Skip to main content

Self-hosted async captcha bypass service with HTTP API

Project description

captcha-bypass

Self-hosted async captcha bypass service with HTTP API. Tested on Cloudflare and Amazon challenges.

Current limitation: Only GET requests are supported. POST/PUT with body and custom headers planned for future releases.

What's New in 0.3.0

  • Cloudflare Turnstile support: Automatic detection and clicking of Turnstile checkbox challenges during validation polling. Only activates when challenges.cloudflare.com iframe is detected.
  • cf_clearance cookie detection: When Cloudflare is detected, the solver monitors cookies for cf_clearance as a parallel success signal. If the cookie appears, the task completes immediately — even without selector match. This provides resilience against outdated or incorrect success selectors.

Installation

Docker (recommended)

# default settings
docker-compose up -d

# with custom params
WORKERS=4 PORT=9000 RESULT_TTL=300 MAX_QUEUE_SIZE=500 docker-compose up -d

pip

pip install captcha-bypass

# run (browser is auto-downloaded on first run)
captcha-bypass

# with custom params
captcha-bypass --workers 4 --port 9000 --result-ttl 300 --max-queue-size 500

System dependencies (Linux only):

# Debian/Ubuntu
sudo apt-get install libgtk-3-0 libx11-xcb1 libasound2

# RHEL/CentOS/Fedora
sudo dnf install gtk3 libX11-xcb alsa-lib

macOS and Windows: dependencies are typically bundled with the browser.

Custom Docker Image

If you install via pip in your own Docker image, add these to avoid zombie processes from Camoufox:

docker-compose.yml:

services:
  your-service:
    init: true  # reaps zombie processes from browser
    healthcheck:
      test: ["CMD-SHELL", "curl -sf http://localhost:8191/health || exit 1"]
      interval: 30s
      timeout: 10s
      retries: 3
      start_period: 60s

Or in Dockerfile (alternative to init: true):

RUN apt-get update && apt-get install -y tini curl
ENTRYPOINT ["/usr/bin/tini", "--"]
CMD ["captcha-bypass"]

Python Client

Sync
from captcha_bypass.client import CaptchaBypassClient

with CaptchaBypassClient("http://localhost:8191") as client:
    result = client.solve_and_wait(
        url="https://example.com",
        timeout=60,
        success_texts=["Welcome"],
    )

    if result.data and result.data["status"] == "completed":
        data = result.data["data"]
        cookies = data["cookies"]
        headers = data["request_headers"]
Async
import asyncio
from captcha_bypass.client import AsyncCaptchaBypassClient

async def main():
    async with AsyncCaptchaBypassClient("http://localhost:8191") as client:
        result = await client.solve_and_wait(
            url="https://example.com",
            timeout=60,
            success_selectors=["#dashboard"],
        )

# # # #

- **Your instructions**: According to the captcha-bypass project description, which type of HTTP request is currently the only one the service supports?

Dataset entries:
# # # #

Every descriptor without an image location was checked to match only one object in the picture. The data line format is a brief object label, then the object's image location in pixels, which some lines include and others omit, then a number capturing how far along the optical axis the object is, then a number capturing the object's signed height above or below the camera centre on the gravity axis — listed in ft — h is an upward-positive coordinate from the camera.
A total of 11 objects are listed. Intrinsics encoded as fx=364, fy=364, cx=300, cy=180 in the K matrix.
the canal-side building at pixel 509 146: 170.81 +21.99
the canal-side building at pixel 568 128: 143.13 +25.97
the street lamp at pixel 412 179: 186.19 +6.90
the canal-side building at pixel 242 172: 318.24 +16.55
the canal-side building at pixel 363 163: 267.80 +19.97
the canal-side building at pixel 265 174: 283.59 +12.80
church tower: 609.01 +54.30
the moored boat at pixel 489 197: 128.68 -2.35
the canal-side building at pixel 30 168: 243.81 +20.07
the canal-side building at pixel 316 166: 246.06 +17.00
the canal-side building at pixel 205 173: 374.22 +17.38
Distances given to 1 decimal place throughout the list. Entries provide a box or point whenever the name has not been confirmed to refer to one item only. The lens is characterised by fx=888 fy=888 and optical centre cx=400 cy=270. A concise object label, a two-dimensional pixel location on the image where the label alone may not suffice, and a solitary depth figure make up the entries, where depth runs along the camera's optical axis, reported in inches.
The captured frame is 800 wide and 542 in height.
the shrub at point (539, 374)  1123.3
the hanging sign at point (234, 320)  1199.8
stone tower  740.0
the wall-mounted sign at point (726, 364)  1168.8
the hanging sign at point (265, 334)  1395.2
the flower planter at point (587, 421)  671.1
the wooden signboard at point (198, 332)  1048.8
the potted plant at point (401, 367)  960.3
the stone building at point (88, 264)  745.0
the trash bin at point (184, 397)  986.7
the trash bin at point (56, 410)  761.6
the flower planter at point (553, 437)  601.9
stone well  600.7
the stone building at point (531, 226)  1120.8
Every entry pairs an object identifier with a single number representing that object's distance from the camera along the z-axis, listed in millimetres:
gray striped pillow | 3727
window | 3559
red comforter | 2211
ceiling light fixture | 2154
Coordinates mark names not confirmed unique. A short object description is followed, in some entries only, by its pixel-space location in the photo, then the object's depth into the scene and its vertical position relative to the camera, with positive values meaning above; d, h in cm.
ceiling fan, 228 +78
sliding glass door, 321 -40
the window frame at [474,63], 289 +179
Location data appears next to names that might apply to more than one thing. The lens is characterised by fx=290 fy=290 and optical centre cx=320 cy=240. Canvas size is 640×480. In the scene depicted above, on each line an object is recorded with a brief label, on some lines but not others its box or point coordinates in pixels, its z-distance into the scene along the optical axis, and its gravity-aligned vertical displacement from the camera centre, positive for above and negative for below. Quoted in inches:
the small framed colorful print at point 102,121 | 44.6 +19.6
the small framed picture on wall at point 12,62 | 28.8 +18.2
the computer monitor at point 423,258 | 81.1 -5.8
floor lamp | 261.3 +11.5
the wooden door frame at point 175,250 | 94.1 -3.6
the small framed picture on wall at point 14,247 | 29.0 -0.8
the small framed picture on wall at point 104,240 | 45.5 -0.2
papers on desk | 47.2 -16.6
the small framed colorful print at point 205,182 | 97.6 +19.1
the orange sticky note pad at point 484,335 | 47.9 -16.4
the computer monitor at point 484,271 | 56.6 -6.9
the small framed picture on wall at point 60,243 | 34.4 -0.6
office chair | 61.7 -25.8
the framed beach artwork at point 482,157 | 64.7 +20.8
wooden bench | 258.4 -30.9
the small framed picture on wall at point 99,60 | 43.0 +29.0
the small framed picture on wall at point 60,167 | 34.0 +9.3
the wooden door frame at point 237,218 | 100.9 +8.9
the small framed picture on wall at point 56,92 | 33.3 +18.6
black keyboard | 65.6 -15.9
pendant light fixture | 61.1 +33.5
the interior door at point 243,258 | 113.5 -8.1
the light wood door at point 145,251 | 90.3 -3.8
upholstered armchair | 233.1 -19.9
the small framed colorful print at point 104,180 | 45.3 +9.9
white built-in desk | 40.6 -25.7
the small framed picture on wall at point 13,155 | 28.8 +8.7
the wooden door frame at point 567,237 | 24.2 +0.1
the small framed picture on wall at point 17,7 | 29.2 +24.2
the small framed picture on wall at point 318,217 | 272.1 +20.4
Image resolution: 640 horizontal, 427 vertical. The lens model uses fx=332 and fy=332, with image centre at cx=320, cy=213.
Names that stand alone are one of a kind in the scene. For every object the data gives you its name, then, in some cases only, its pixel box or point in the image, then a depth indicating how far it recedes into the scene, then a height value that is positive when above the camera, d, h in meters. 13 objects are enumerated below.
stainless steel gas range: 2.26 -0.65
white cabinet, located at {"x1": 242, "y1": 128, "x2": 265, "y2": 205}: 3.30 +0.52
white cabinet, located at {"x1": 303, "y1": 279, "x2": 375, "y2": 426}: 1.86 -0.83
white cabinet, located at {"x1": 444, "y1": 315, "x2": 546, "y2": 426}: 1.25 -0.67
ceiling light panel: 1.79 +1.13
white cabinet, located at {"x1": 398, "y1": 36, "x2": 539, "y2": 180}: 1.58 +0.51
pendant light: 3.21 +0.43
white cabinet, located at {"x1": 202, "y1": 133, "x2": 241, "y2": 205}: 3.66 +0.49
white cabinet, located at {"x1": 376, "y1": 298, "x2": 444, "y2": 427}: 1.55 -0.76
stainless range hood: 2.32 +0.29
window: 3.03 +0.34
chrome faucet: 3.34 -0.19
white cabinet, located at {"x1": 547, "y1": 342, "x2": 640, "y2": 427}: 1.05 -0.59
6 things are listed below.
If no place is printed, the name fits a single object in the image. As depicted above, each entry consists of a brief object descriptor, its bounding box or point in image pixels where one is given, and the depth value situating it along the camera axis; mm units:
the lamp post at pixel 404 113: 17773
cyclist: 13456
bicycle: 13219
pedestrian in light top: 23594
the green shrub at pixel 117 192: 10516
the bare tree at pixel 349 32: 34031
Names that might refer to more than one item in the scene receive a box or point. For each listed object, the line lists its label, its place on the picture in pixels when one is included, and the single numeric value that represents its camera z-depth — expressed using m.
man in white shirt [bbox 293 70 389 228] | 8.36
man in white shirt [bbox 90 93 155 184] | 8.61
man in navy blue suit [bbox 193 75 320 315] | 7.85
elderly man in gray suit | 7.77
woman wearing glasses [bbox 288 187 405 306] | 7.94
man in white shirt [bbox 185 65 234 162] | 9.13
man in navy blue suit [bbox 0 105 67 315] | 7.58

# # # #

- **Answer area**: Only GET requests are supported.